Phobias are specific fears that interfere with an effective lifestyle. Common examples are:
- Claustrophobia – the fear of being trapped, unable to leave
- Social Anxiety – meeting new people, conversations, deepening relationships
- Public Speaking & Performance Anxiety
- Health Anxiety – fear of becoming sick and needing medical care
At times the phobic fear may intensify to panic. It almost always involves some level of rumination and worry when anticipating the feared event. CBT is effective, clinically-proven treatment for phobias.
Phobias occur when a “reflexive” emotional process, the fight-flight response, arises during situations that, while safe, may hold the potential for risk. It’s hard to pinpoint why these fears occur for some people and not others. What is certain is that once the fear develops, the natural response is avoidance and escape. This may help in the short-run by providing immediate relief. However, avoidance and escape tend to cause considerable damage in the long run by preventing you from living a full, effective life.
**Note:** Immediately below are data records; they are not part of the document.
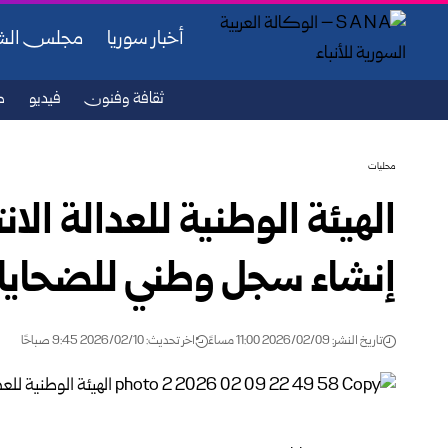
أخبار سوريا
مجلس ال
ثقافة وفنون
فيديو
ص
محليات
الهيئة الوطنية للعدالة الا
إنشاء سجل وطني للضحايا
تاريخ النشر: 2026/02/09 11:00 مساءً
اخر تحديث: 2026/02/10 9:45 صباحًا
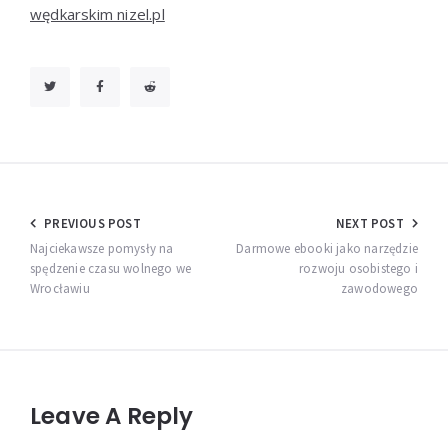
wędkarskim nizel.pl
Nawigacja
PREVIOUS POST
NEXT POST
wpisu
Najciekawsze pomysły na
Darmowe ebooki jako narzędzie
spędzenie czasu wolnego we
rozwoju osobistego i
Wrocławiu
zawodowego
Leave A Reply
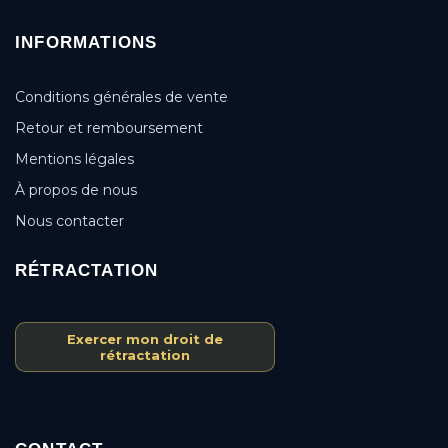
INFORMATIONS
Conditions générales de vente
Retour et remboursement
Mentions légales
À propos de nous
Nous contacter
RÉTRACTATION
Exercer mon droit de
rétractation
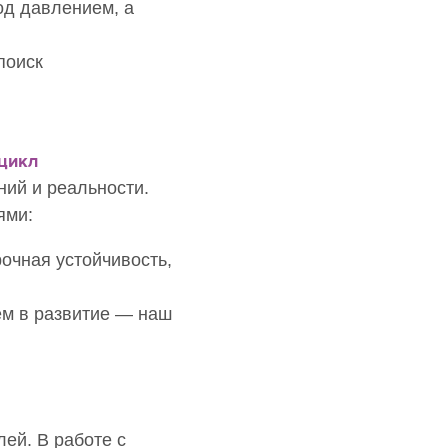
од давлением, а
поиск
-цикл
ний и реальности.
ями:
очная устойчивость,
ем в развитие — наш
ей. В работе с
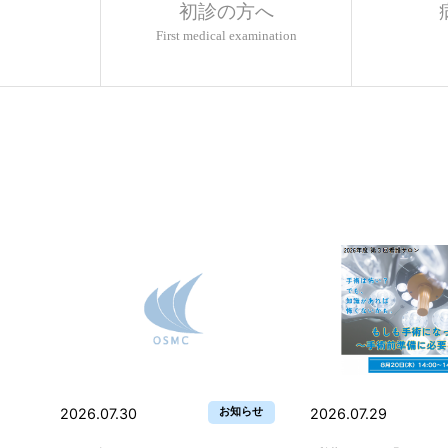
初診の方へ
First medical examination
お知らせ
2026.07.30
2026.07.29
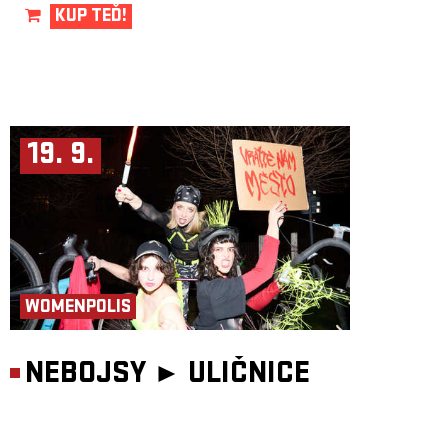
KUP TEĎ!
19. 9.
WOMENPOLIS
NEBOJSY ►
ULIČNICE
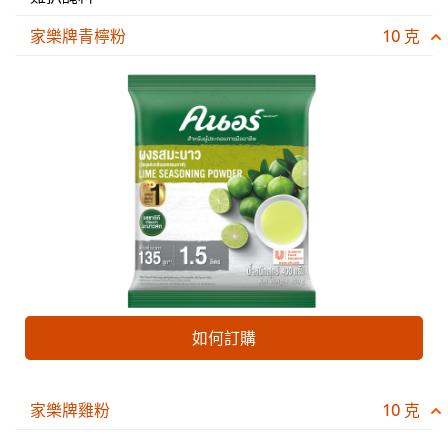
分
为
家樂牌青檸粉
10 克
2。
如何訂購
家樂牌雞粉
10 克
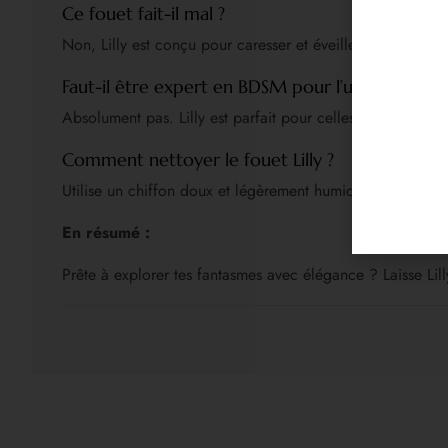
Ce fouet fait-il mal ?
Non, Lilly est conçu pour caresser et éveiller les sens sa
Faut-il être expert en BDSM pour l’utiliser ?
Absolument pas. Lilly est parfait pour celles et ceux qui 
Comment nettoyer le fouet Lilly ?
Utilise un chiffon doux et légèrement humide pour nettoyer
En résumé :
Prête à explorer tes fantasmes avec élégance ? Laisse Lilly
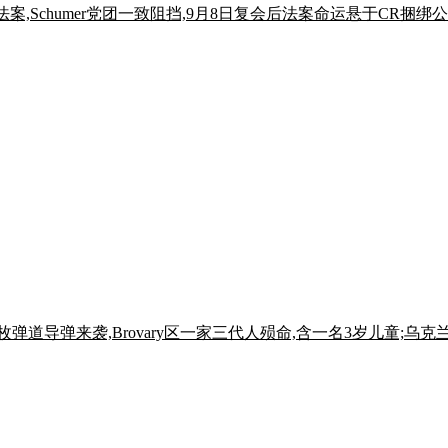
案,Schumer党团一致阻挡,9月8日复会后法案命运悬于CR捆
枚弹道导弹来袭,Brovary区一家三代人殒命,含一名3岁儿童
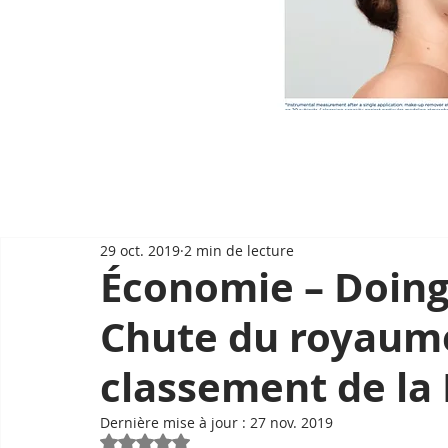
29 oct. 2019
2 min de lecture
Économie – Doing
Chute du royaume
classement de la
Dernière mise à jour :
27 nov. 2019
Noté NaN étoiles sur 5.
When you are frightened, it’s natural to believe you are in true danger. The very belief (cognition) that you are in danger, even when safe, can have a strong influence over your emotions: the fight-flight response will intensify, reinforcing catastrophic predictions, leading to more fear, dysfunctional avoidance and escape.
CBT helps replace catastrophic cognitions with reasonable beliefs. When fear begins, It’s important to remind yourself to review the evidence that this is a false alarm, you are not in danger. The goal is to develop a nurturing, coaching inner voice to help stay grounded and effectively accept and cope with panicky feelings as they run their course (see “Exposure” below).
The natural response to fear is avoidance and escape. Yet the more you attempt to avoid and escape fear (the fight-flight response), the stronger it becomes and the more ground you lose. This is because avoidance blocks your brain’s ability to learn: 1) that the feared situations are not dangerous, 2) effective skills to engage in these situations, to become an effective part of your life,
Exposure is done gradually, starting with low to moderately stressful experiences and situations, and building “emotional muscle,” gaining confidence with each successive step, until you can effectively take on the toughest challenges. Cognitive skills and mindfulness are practiced during exposure, to minimize discomfort and maximize success.